• [Written task] Reproduce each of the entries below word for word, omitting the pictures.

• [Listed entries]
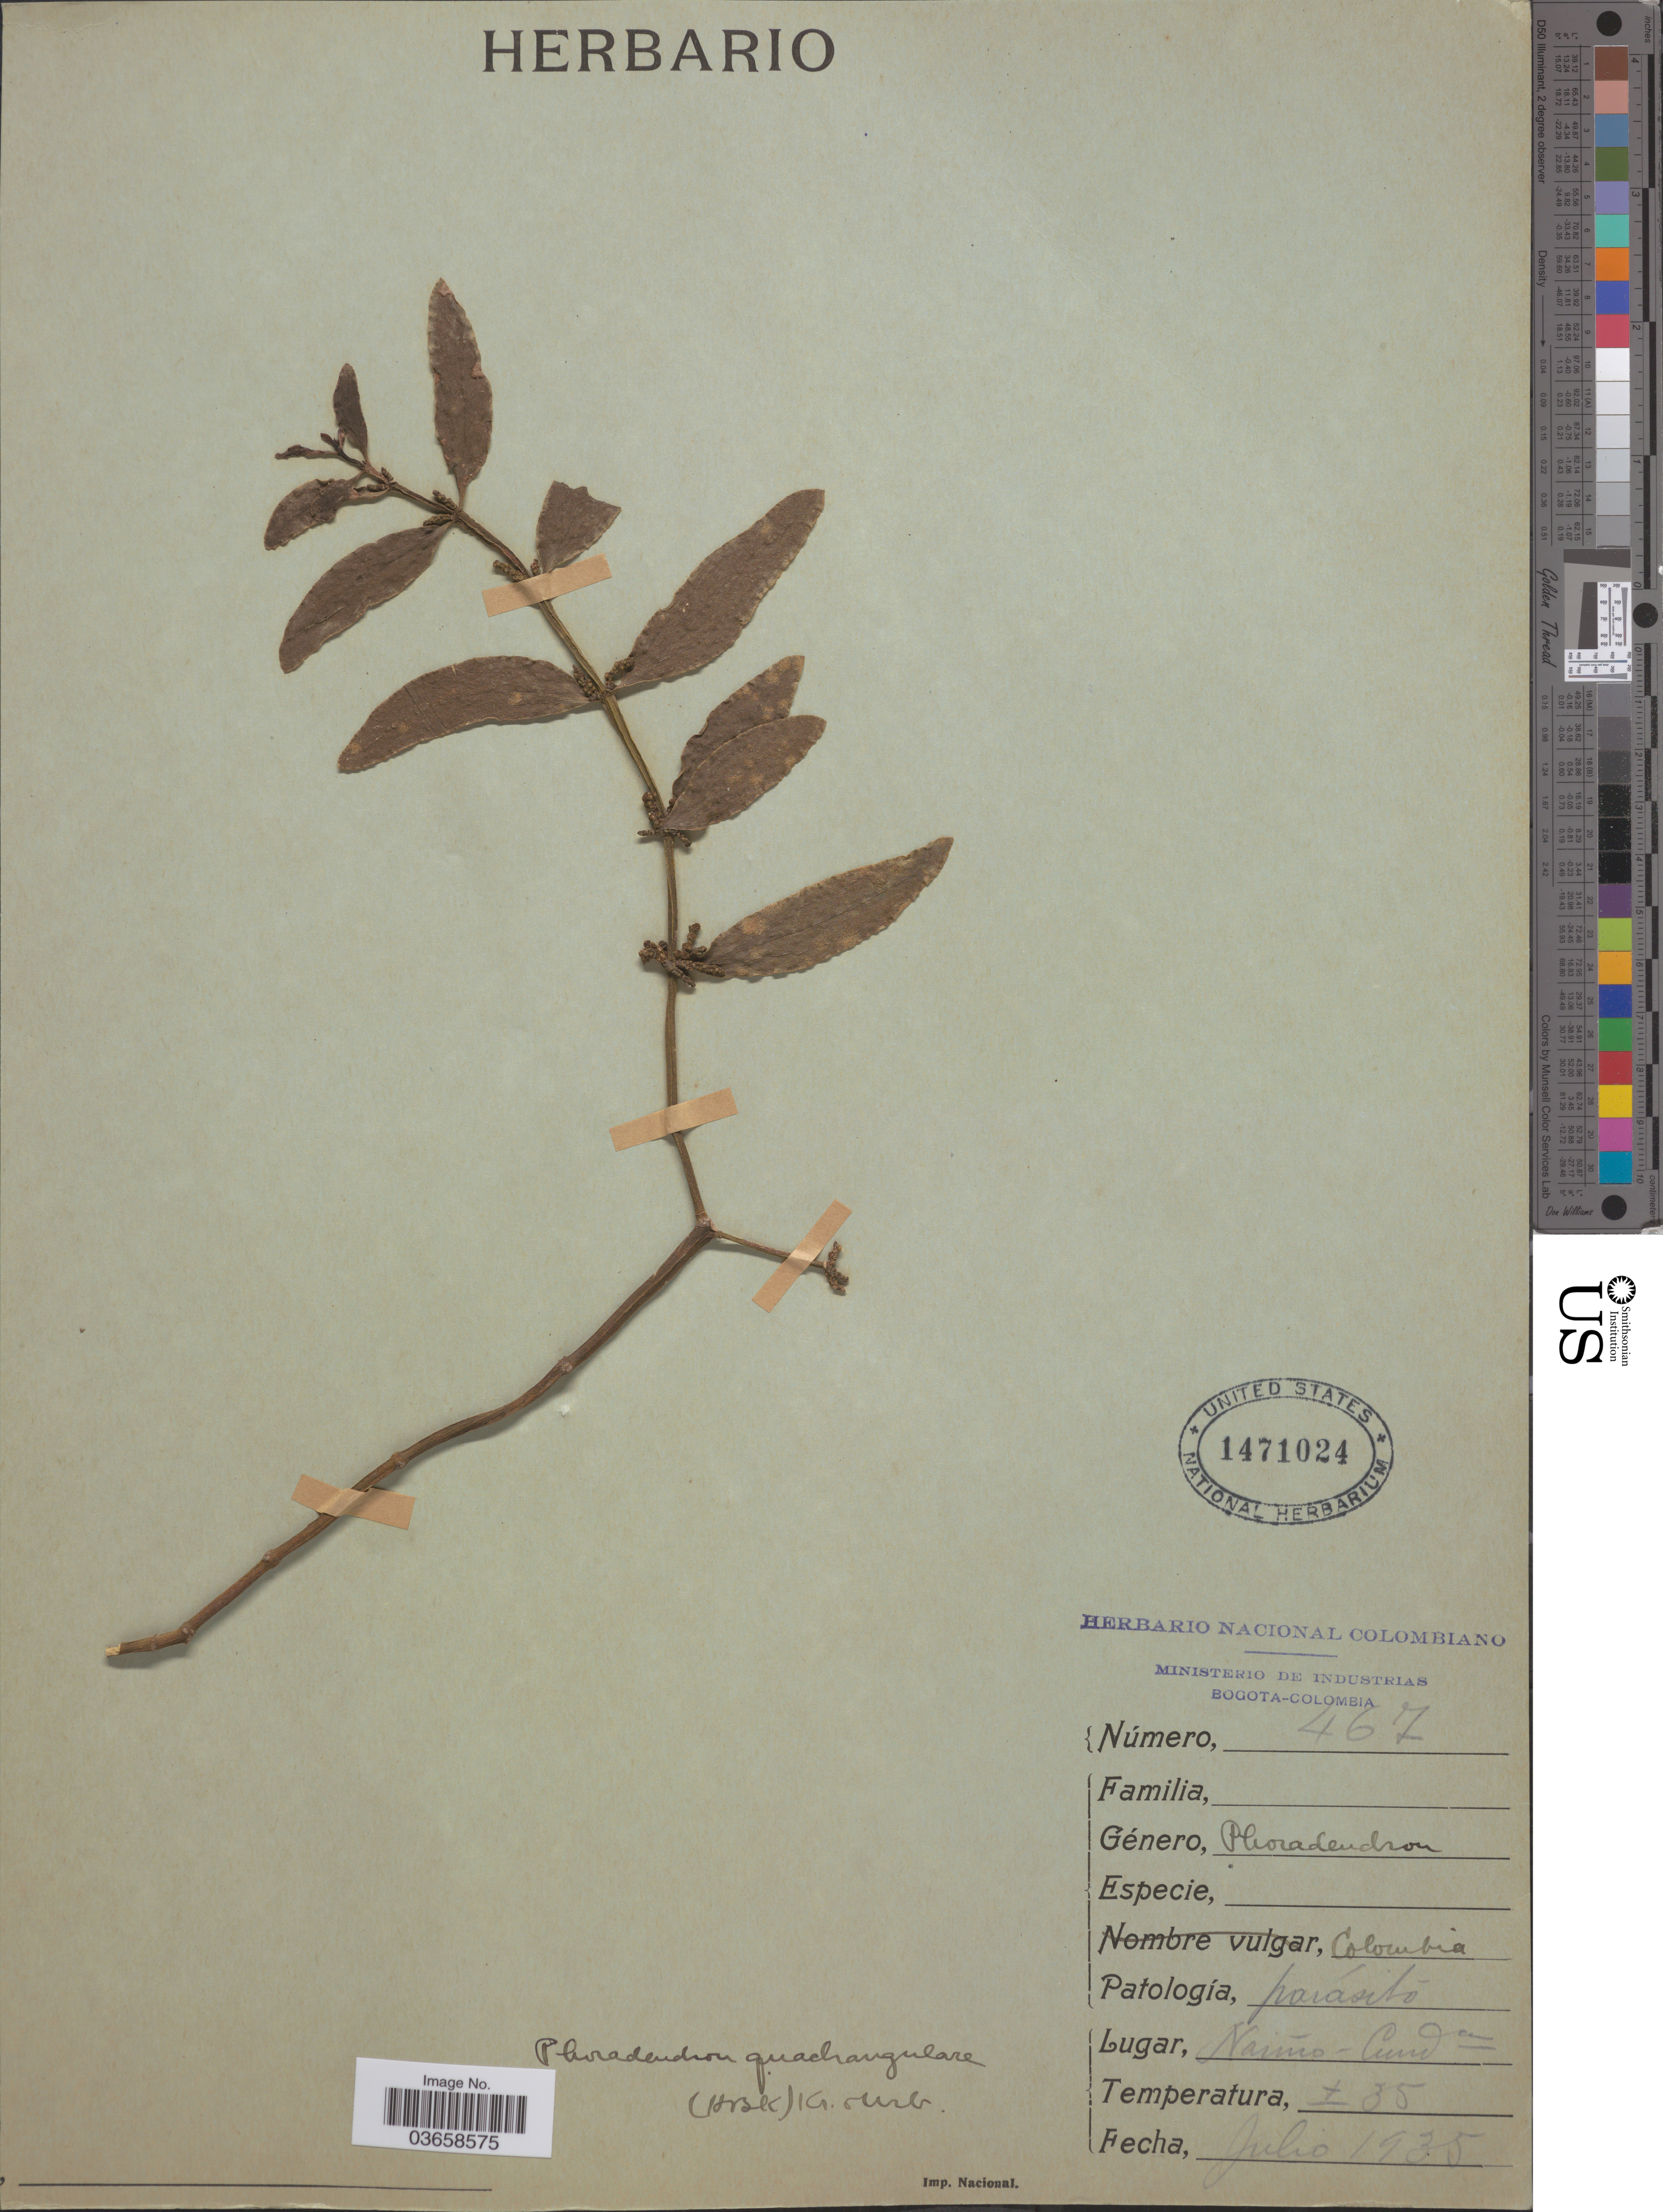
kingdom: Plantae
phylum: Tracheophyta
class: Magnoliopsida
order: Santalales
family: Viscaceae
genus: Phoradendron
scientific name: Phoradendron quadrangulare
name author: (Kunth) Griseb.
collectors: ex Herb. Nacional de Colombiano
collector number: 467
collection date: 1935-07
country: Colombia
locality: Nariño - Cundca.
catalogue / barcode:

• [Problem solution]
kingdom: Plantae
phylum: Tracheophyta
class: Magnoliopsida
order: Santalales
family: Viscaceae
genus: Phoradendron
scientific name: Phoradendron quadrangulare
name author: (Kunth) Griseb.
collectors: ex Herb. Nacional de Colombiano
collector number: 467
collection date: 1935-07
country: Colombia
locality: Nariño - Cundca.
catalogue / barcode:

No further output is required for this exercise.